Ich habe das Gefühl, alles auf einmal spüren zu wollen. Alle längst überfälligen Gefühle in mir aufgehen zu lassen. Ich spüre Angst, Traurigkeit, Freude, Glück, aber auch Einsamkeit. Jetzt – endlich – gehen sie auf und ich kann beschreiben, wie es mir geht. Ich habe in der letzten Zeit viel nicht wahrnehmen wollen, zu viel um es in Worte zu fassen. Ich habe eine langfristige Beziehung beendet, ich vermisse meine besten Freundinnen von ganzem Herzen und ich vermisse meinen Vater. Für all’ das hatte ich keine Zeit – und wohl auch keinen Mut.
Jetzt
gerade sitze ich endlich im Zug von Bremen nach Hamburg, um dann anschließend
in den Bus nach Berlin zu steigen. Dann werde ich ankommen, aussteigen, ganz
tief durchatmen und fühlen, dass ich lebe. Ich habe es sehr vermisst. All’ das.
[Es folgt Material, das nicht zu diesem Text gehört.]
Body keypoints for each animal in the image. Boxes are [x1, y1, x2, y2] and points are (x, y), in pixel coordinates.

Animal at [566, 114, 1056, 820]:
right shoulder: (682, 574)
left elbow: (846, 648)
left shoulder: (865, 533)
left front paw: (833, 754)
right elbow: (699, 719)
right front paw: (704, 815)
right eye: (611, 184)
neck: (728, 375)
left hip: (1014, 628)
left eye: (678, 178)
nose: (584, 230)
In der letzten Zeit war ich durch mein Studium sehr eingespannt, hatte wenig
Zeit für mich und auch kein Geld, um wirklich etwas zu unternehmen. Jetzt ist
das erste Mal seit langem, dass ich alleine für mich bin. Ohne Freund, ohne
Stress ohne Zeitdruck. Nur ich. Ich hatte ganz vergessen, wie sich das anfühlt.
Vielleicht
ist es die Vorfreude auf den Sommer, vielleicht das Bewusstsein der Freiheit,
welches sich nach und nach in meinem Kopf ausbreitet. Ich habe keine
Verpflichtungen anderen Menschen gegenüber. Das war sehr, sehr lange nicht der
Fall. Ich freue mich auf das, was kommt und ich bin froh um das was war, etwas
Nostalgie gemischt mit den ersten Sonnenstrahlen und zu viel Kaffee.
Ich
habe auch lange nicht mehr in dieser Form geschrieben. Einfach so. Für mich.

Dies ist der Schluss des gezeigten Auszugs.